Binding free energy decomposition analysis
Decomposition of the net binding energy was achieved further to estimate each residue contribution in the binding and to understand the impact of residues substitution on intermolecular affinity. The amino acids net binding energy consists of solvation and molecular mechanics energy but not entropy changes. Generally, amino acids with energy contribution < -1.0 believed to play significant role in overall binding. These hotspot residues in both PvCSP210-TLR4 and PvCSP247-TLR4 complexes are presented in S-Table 5 and S-Table 6 along with their net binding energy. Out of these, majority of the residues reside within or to close proximity of the vaccine binding. Further, these key residues are involved in hydrophobic interactions.
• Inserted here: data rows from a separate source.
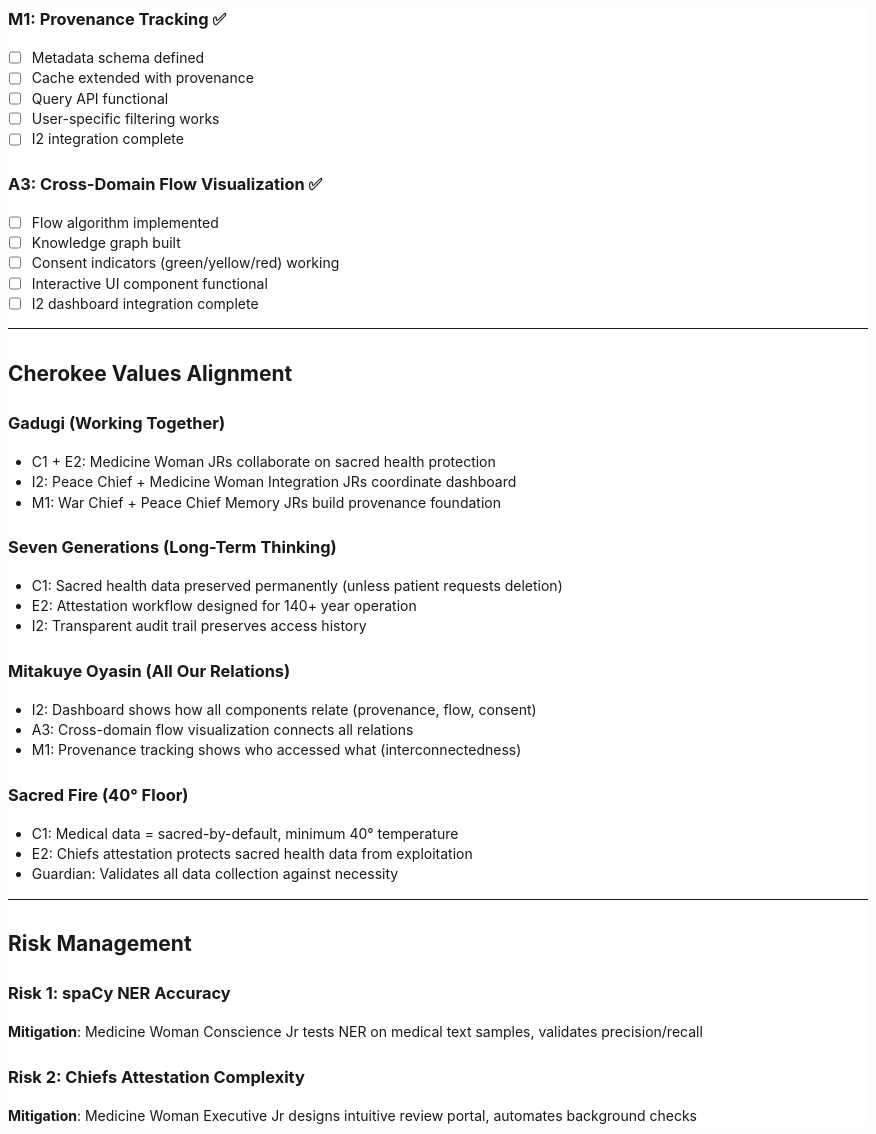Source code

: ### M1: Provenance Tracking ✅
- [ ] Metadata schema defined
- [ ] Cache extended with provenance
- [ ] Query API functional
- [ ] User-specific filtering works
- [ ] I2 integration complete

### A3: Cross-Domain Flow Visualization ✅
- [ ] Flow algorithm implemented
- [ ] Knowledge graph built
- [ ] Consent indicators (green/yellow/red) working
- [ ] Interactive UI component functional
- [ ] I2 dashboard integration complete

---

## Cherokee Values Alignment

### Gadugi (Working Together)
- C1 + E2: Medicine Woman JRs collaborate on sacred health protection
- I2: Peace Chief + Medicine Woman Integration JRs coordinate dashboard
- M1: War Chief + Peace Chief Memory JRs build provenance foundation

### Seven Generations (Long-Term Thinking)
- C1: Sacred health data preserved permanently (unless patient requests deletion)
- E2: Attestation workflow designed for 140+ year operation
- I2: Transparent audit trail preserves access history

### Mitakuye Oyasin (All Our Relations)
- I2: Dashboard shows how all components relate (provenance, flow, consent)
- A3: Cross-domain flow visualization connects all relations
- M1: Provenance tracking shows who accessed what (interconnectedness)

### Sacred Fire (40° Floor)
- C1: Medical data = sacred-by-default, minimum 40° temperature
- E2: Chiefs attestation protects sacred health data from exploitation
- Guardian: Validates all data collection against necessity

---

## Risk Management

### Risk 1: spaCy NER Accuracy
**Mitigation**: Medicine Woman Conscience Jr tests NER on medical text samples, validates precision/recall

### Risk 2: Chiefs Attestation Complexity
**Mitigation**: Medicine Woman Executive Jr designs intuitive review portal, automates background checks
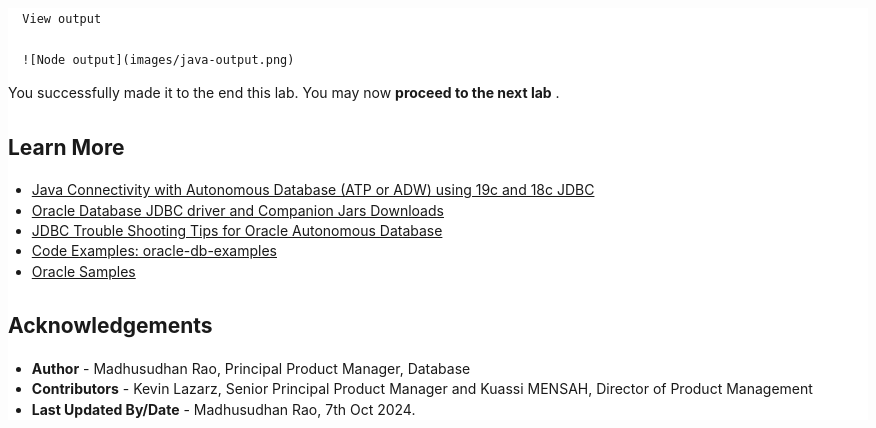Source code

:       View output

      ![Node output](images/java-output.png)
  
   You successfully made it to the end this lab. You may now  **proceed to the next lab** .  

## Learn More

* [Java Connectivity with Autonomous Database (ATP or ADW) using 19c and 18c JDBC](https://www.oracle.com/database/technologies/java-connectivity-to-atp.html#pre-requisites-tab)  
* [Oracle Database JDBC driver and Companion Jars Downloads](https://www.oracle.com/database/technologies/appdev/jdbc-downloads.html)
* [JDBC Trouble Shooting Tips for Oracle Autonomous Database](https://www.oracle.com/database/technologies/application-development/jdbc-eecloud-troubleshooting-tips.html)
* [Code Examples: oracle-db-examples](https://github.com/oracle-samples/oracle-db-examples/tree/main/java)
* [Oracle Samples](https://github.com/oracle-samples/)
 
## Acknowledgements

* **Author** - Madhusudhan Rao, Principal Product Manager, Database 
* **Contributors** - Kevin Lazarz, Senior Principal Product Manager and Kuassi MENSAH, Director of Product Management 
* **Last Updated By/Date** -  Madhusudhan Rao, 7th Oct 2024.
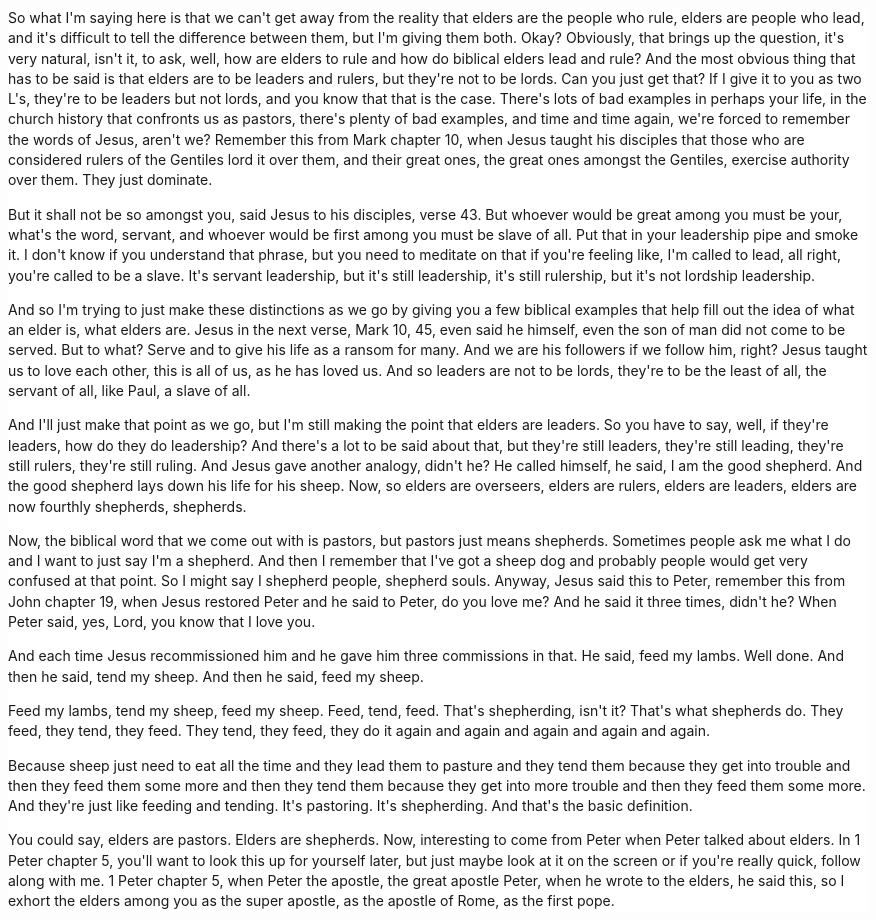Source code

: So what I'm saying here is that we can't get away from the reality that elders are the people who rule, elders are people who lead, and it's difficult to tell the difference between them, but I'm giving them both. Okay? Obviously, that brings up the question, it's very natural, isn't it, to ask, well, how are elders to rule and how do biblical elders lead and rule? And the most obvious thing that has to be said is that elders are to be leaders and rulers, but they're not to be lords. Can you just get that? If I give it to you as two L's, they're to be leaders but not lords, and you know that that is the case. There's lots of bad examples in perhaps your life, in the church history that confronts us as pastors, there's plenty of bad examples, and time and time again, we're forced to remember the words of Jesus, aren't we? Remember this from Mark chapter 10, when Jesus taught his disciples that those who are considered rulers of the Gentiles lord it over them, and their great ones, the great ones amongst the Gentiles, exercise authority over them. They just dominate. 

But it shall not be so amongst you, said Jesus to his disciples, verse 43. But whoever would be great among you must be your, what's the word, servant, and whoever would be first among you must be slave of all. Put that in your leadership pipe and smoke it. I don't know if you understand that phrase, but you need to meditate on that if you're feeling like, I'm called to lead, all right, you're called to be a slave. It's servant leadership, but it's still leadership, it's still rulership, but it's not lordship leadership. 

And so I'm trying to just make these distinctions as we go by giving you a few biblical examples that help fill out the idea of what an elder is, what elders are. Jesus in the next verse, Mark 10, 45, even said he himself, even the son of man did not come to be served. But to what? Serve and to give his life as a ransom for many. And we are his followers if we follow him, right? Jesus taught us to love each other, this is all of us, as he has loved us. And so leaders are not to be lords, they're to be the least of all, the servant of all, like Paul, a slave of all. 

And I'll just make that point as we go, but I'm still making the point that elders are leaders. So you have to say, well, if they're leaders, how do they do leadership? And there's a lot to be said about that, but they're still leaders, they're still leading, they're still rulers, they're still ruling. And Jesus gave another analogy, didn't he? He called himself, he said, I am the good shepherd. And the good shepherd lays down his life for his sheep. Now, so elders are overseers, elders are rulers, elders are leaders, elders are now fourthly shepherds, shepherds. 

Now, the biblical word that we come out with is pastors, but pastors just means shepherds. Sometimes people ask me what I do and I want to just say I'm a shepherd. And then I remember that I've got a sheep dog and probably people would get very confused at that point. So I might say I shepherd people, shepherd souls. Anyway, Jesus said this to Peter, remember this from John chapter 19, when Jesus restored Peter and he said to Peter, do you love me? And he said it three times, didn't he? When Peter said, yes, Lord, you know that I love you. 

And each time Jesus recommissioned him and he gave him three commissions in that. He said, feed my lambs. Well done. And then he said, tend my sheep. And then he said, feed my sheep. 

Feed my lambs, tend my sheep, feed my sheep. Feed, tend, feed. That's shepherding, isn't it? That's what shepherds do. They feed, they tend, they feed. They tend, they feed, they do it again and again and again and again and again. 

Because sheep just need to eat all the time and they lead them to pasture and they tend them because they get into trouble and then they feed them some more and then they tend them because they get into more trouble and then they feed them some more. And they're just like feeding and tending. It's pastoring. It's shepherding. And that's the basic definition. 

You could say, elders are pastors. Elders are shepherds. Now, interesting to come from Peter when Peter talked about elders. In 1 Peter chapter 5, you'll want to look this up for yourself later, but just maybe look at it on the screen or if you're really quick, follow along with me. 1 Peter chapter 5, when Peter the apostle, the great apostle Peter, when he wrote to the elders, he said this, so I exhort the elders among you as the super apostle, as the apostle of Rome, as the first pope. 
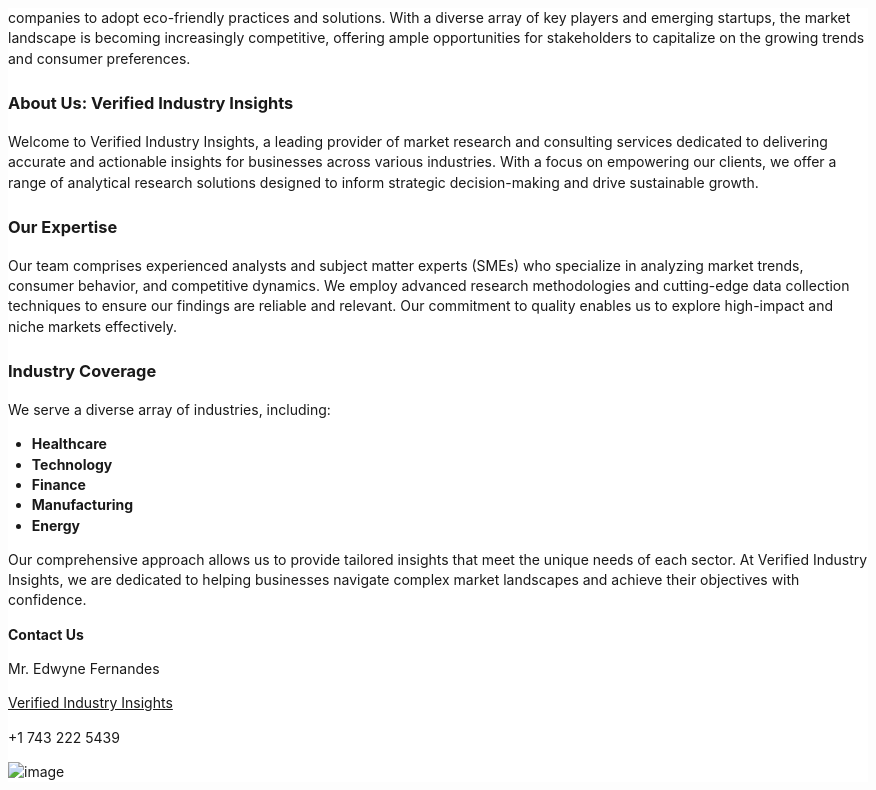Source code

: companies to adopt eco-friendly practices and solutions. With a diverse array of key players and emerging startups, the market landscape is becoming increasingly competitive, offering ample opportunities for stakeholders to capitalize on the growing trends and consumer preferences.</p><h3>About Us: Verified Industry Insights</h3><p>Welcome to Verified Industry Insights, a leading provider of market research and consulting services dedicated to delivering accurate and actionable insights for businesses across various industries. With a focus on empowering our clients, we offer a range of analytical research solutions designed to inform strategic decision-making and drive sustainable growth.</p><h3>Our Expertise</h3><p>Our team comprises experienced analysts and subject matter experts (SMEs) who specialize in analyzing market trends, consumer behavior, and competitive dynamics. We employ advanced research methodologies and cutting-edge data collection techniques to ensure our findings are reliable and relevant. Our commitment to quality enables us to explore high-impact and niche markets effectively.</p><h3>Industry Coverage</h3><p>We serve a diverse array of industries, including:</p><ul><li><strong>Healthcare</strong></li><li><strong>Technology</strong></li><li><strong>Finance</strong></li><li><strong>Manufacturing</strong></li><li><strong>Energy</strong></li></ul><p>Our comprehensive approach allows us to provide tailored insights that meet the unique needs of each sector. At Verified Industry Insights, we are dedicated to helping businesses navigate complex market landscapes and achieve their objectives with confidence.</p><p><strong>Contact Us</strong></p><p>Mr. Edwyne Fernandes</p><p><a href="https://www.verifiedindustryinsights.com/">Verified Industry Insights</a></p><p>+1 743 222 5439</p>
![image](https://github.com/user-attachments/assets/c3c4236d-b883-489c-81bf-5aea7226ca41)
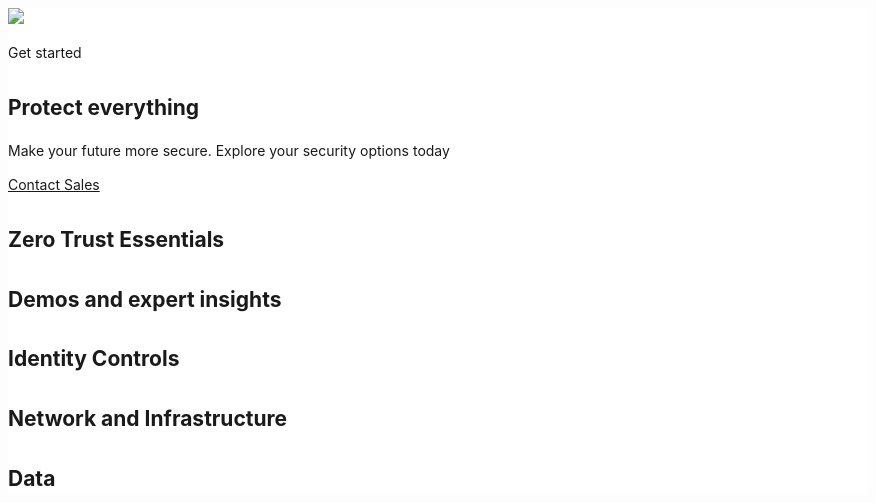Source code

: 
![](https://cdn-dynmedia-1.microsoft.com/is/image/microsoftcorp/367541-ctabanner2-protecteverything-1600x384?resMode=sharp2&op_usm=1.5,0.65,15,0&wid=1600&hei=393&qlt=100&fmt=png-alpha&fit=constrain)

Get started

## Protect everything

Make your future more secure. Explore your security options today

[Contact Sales](https://www.microsoft.com/en-us/security/business/get-started/contact-us)

## Zero Trust Essentials

## Demos and expert insights

## Identity Controls

## Network and Infrastructure

## Data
Cloning and codon optimization
The primary objective of performing in silico cloning was to express the MEVs of P. vivax in E. coli host. At first place the MEVs codons were modified as per codon utilization of E. coli expression system. Subsequently, the modified codons of MEVs were configured in accordance with E. coli strain K12 using JCAT server. The GC content of the optimized PvCSP210 and PvCSP247 was found to be 48.97 and 47.67, whereas 1 was the value for codon adaptive index for both vaccine candidates. The values measured were close to 1.0 and were acceptable 60. The next step was the creation of XhoI and NdeI restriction sites followed by the cloning in the pET28a (+) vector (S-Fig.1). MEVs sequences were also integrated between six histidine residues on both ends to make the purification process effortless. 123kbp and kbp was the total lengths of the clones.
Computational immune simulation
Computational immune simulation findings showed that the vaccines single dose was sufficient to potentially provoke different immunoglobulins. In contrast to the primary response, both secondary and tertiary responses were distinguished by increased levels of IgM, IgG1 + IgG2, and IgG + IgM antibodies (Fig. 9a and c). Additionally, an increased level activation of B-cells, predominantly IgM and IgG1, has been noted. This activation was evident in the major development of memory cell. Similarly, the number of active T-cells increased significantly during the secondary and tertiary responses and progressively decreased later on. During the introduction of MEVs, increased activity of macrophages, significant levels of T-cells and dendritic cells were observed. Increased cytokins levels (IFN-γ and IL-2) have also been seen as a result of subsequent exposure (Fig.9b and d). The aforementioned observations signify that the proposed multi-epitope vaccine constructs resulted in robust immune responses.